Mon Sep 17, 2012, 01:39 PM
Sep 2012

I can imagine their thoughts, TTE: Yes, well, that does happen and it might be kind of really unpleasant, but no real harm done - or - Total number of women out there, relative to total number of women who have this experience = this is a crazy minority of women trying to jerk the rest of us around - or - If she hates this experience enough, she'd tone it down a bit in order to avoid what's happening to her - or - (worst!!) She enjoys this assault and she enjoys bitching about it - or - __________________________ . . . .

The fundamental error in all of that is that no one thinks anything has anything to do with anything else. It's as though we are living in this fragmented universe in which there are no connections except those which we acknowledge and you (rhetorical you, that is) can acknowledge those "connections" if, when, and HOWever YOU WANT TO and saying that makes it so.

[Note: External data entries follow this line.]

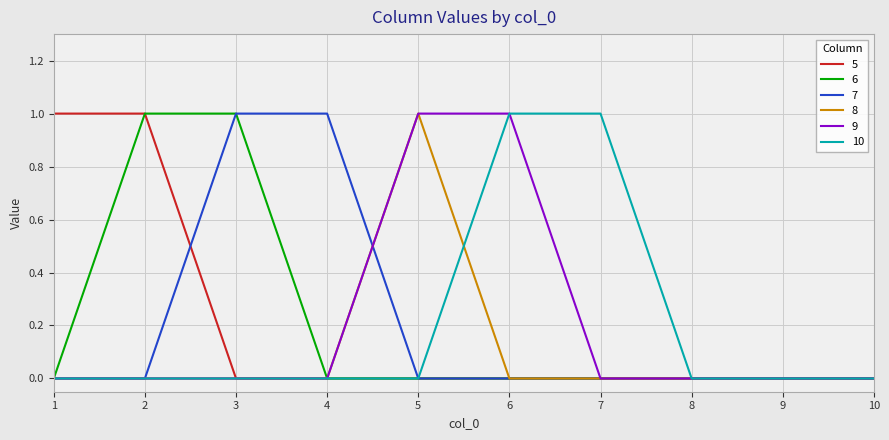

Is it true that 9 equals 1 at 10?

False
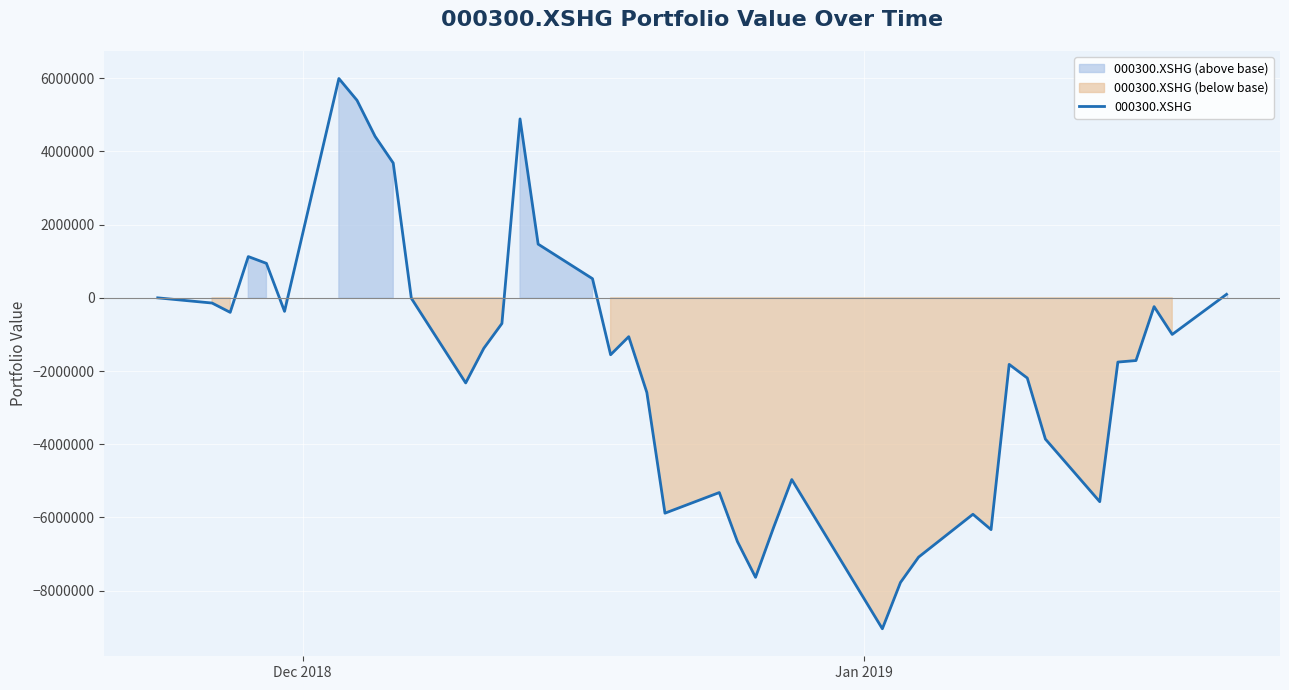

How many data points are above -1379180?

19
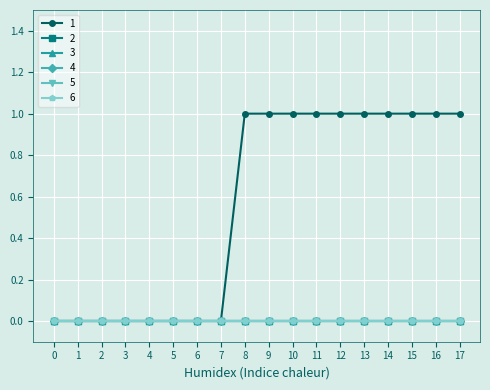

Between 1 and 16, which is larger?

16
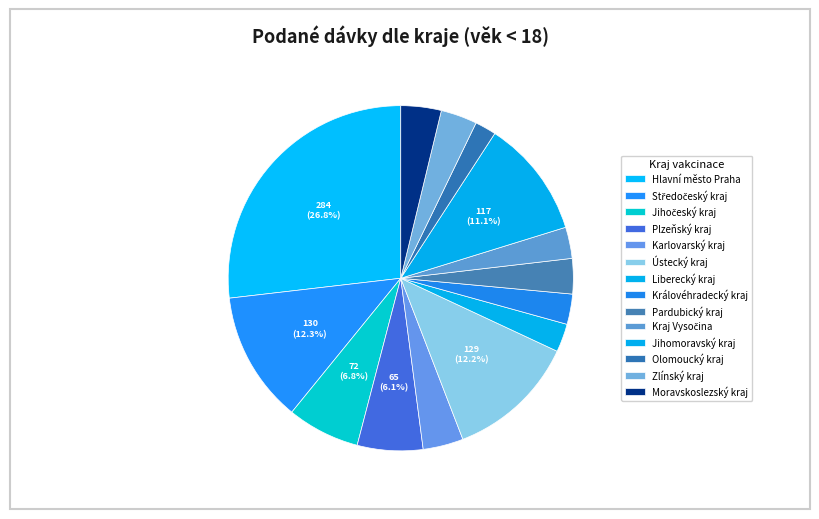

True or false: Plzeňský kraj accounts for 1% of the total.

False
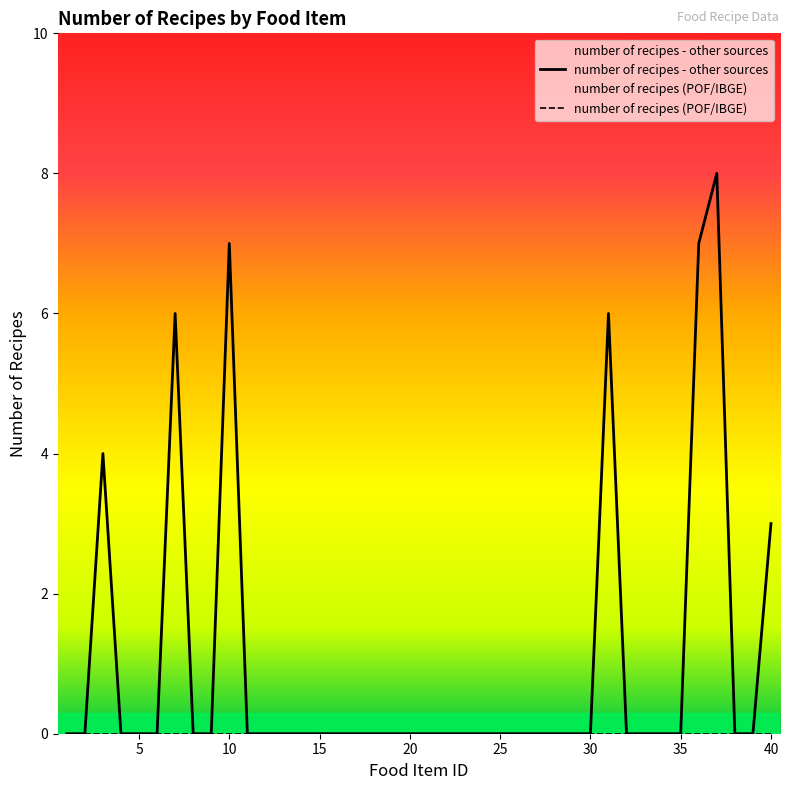

Which series has the largest range (max minus min)?

number of recipes - other sources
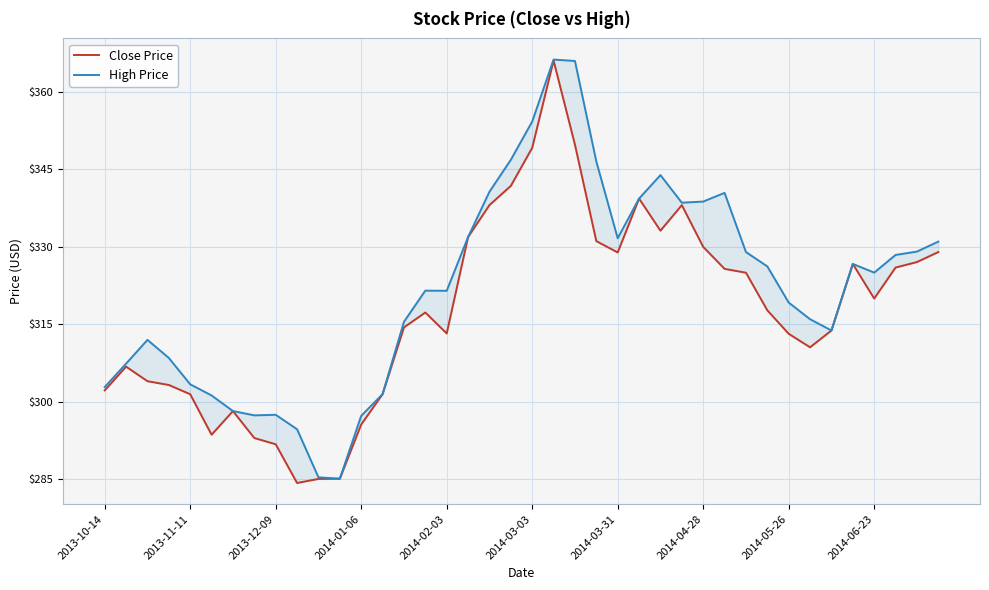

Is this an area chart (filled region under the line)?

No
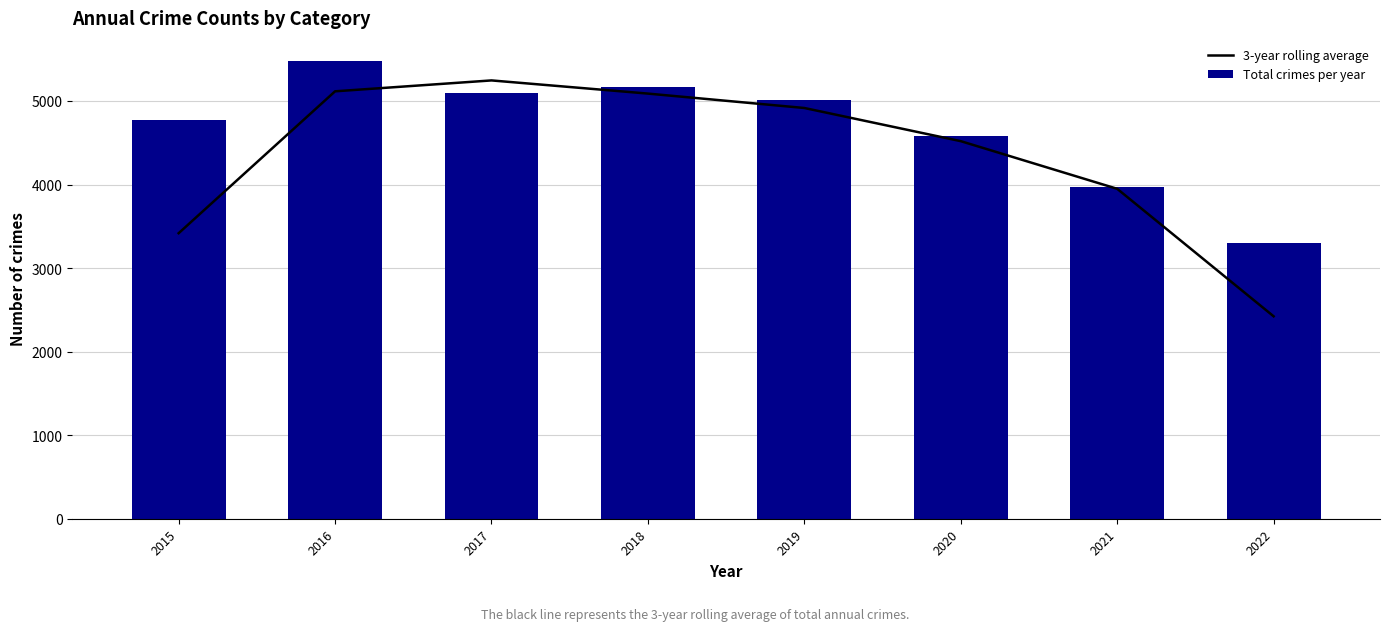

List the series in order of their peak value, highest first.

Total crimes per year, 3-year rolling average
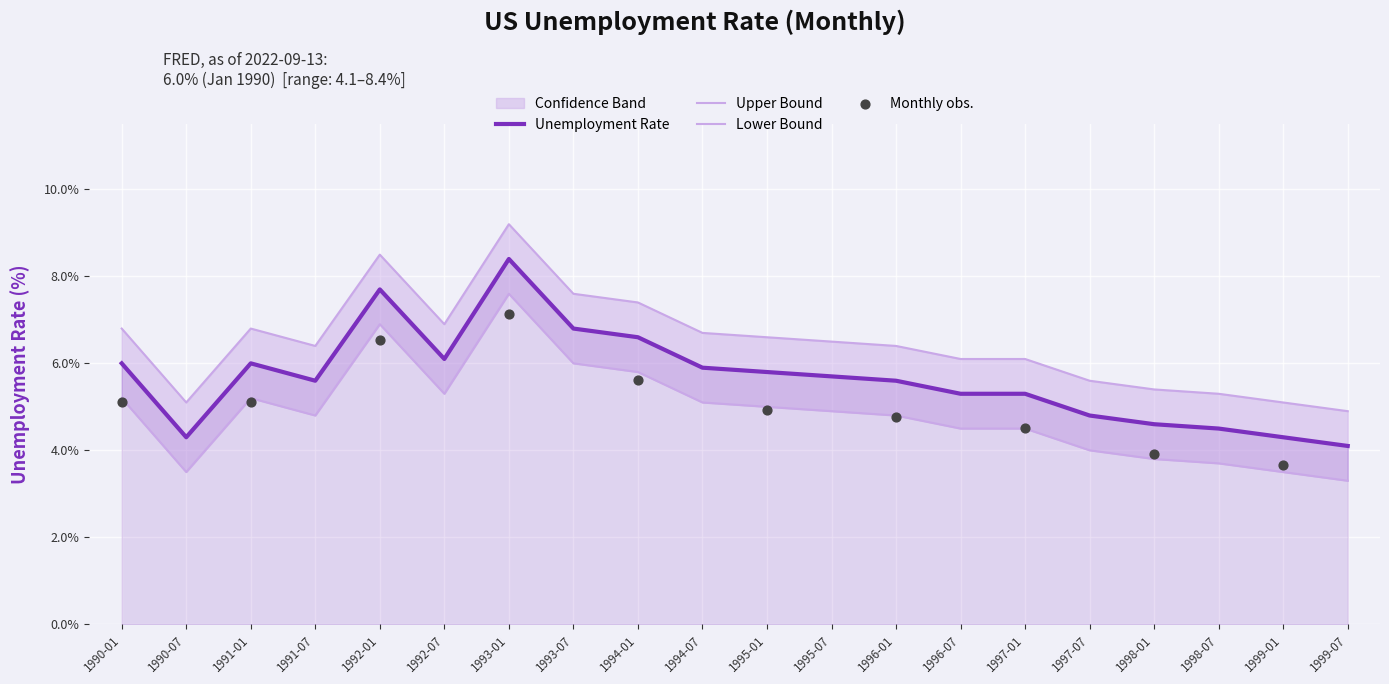

What is the total value across all series at 1997-01?

15.9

The result of this is that most people think you can do whatever you WANT as long as you can "avoid" the consequences one way or another. Therefore, it's okay to profoundly disrespect women on the street and then go home to your teenage daughter and demand respect as the "male" figure of the household. "No 'harm'. No foul."

Wrong.

This is zero-sum thinking at its absolute worst. At this point in our social, economic, and environmental history, we can NO LONGER AFFORD to PRETEND that experiences have no relationship to meta-events and vice versa. We NEED, as in our survival may depend upon it, that is, WE NEED to consider what and how anything MAY have something to do with anything else. This means that we need rational processes at the grassroots' level to evaluate our experiences and make decisions about them, about ourselves, and about our future together.

We need to consider how a culture that admires, encourages, or tolerates casual disrespect of those who are at a power disadvantage AND BLAMES THEM FOR THE ACTIONS OF OTHERS WHO HAVE MORE POWER is a regressive culture that conserves dysfunction.

In the case of STREET HARASSMENT this means that disrespect and exploitation of women for male ego-aggrandizement can very definitely result in a culture that produces a great deal of teen pregnancies, STDs, adultery, divorces, drug abuse, hungry children, pathologies in our public schools and other public places, over-burdened social services at ALL levels . . . , you name it.

These connections ARE real, because the destruction to American families, caused by a lack of respect and an over-all culture of overt or covert violence toward the economically dis-empowered, the "weak", who across all class and ethnic "boundaries" tend to be females and/or children, is REAL.

Individuals need to understand these connections in more situationally specific ways, instead of letting others take advantage of them to enrich those who don't need it.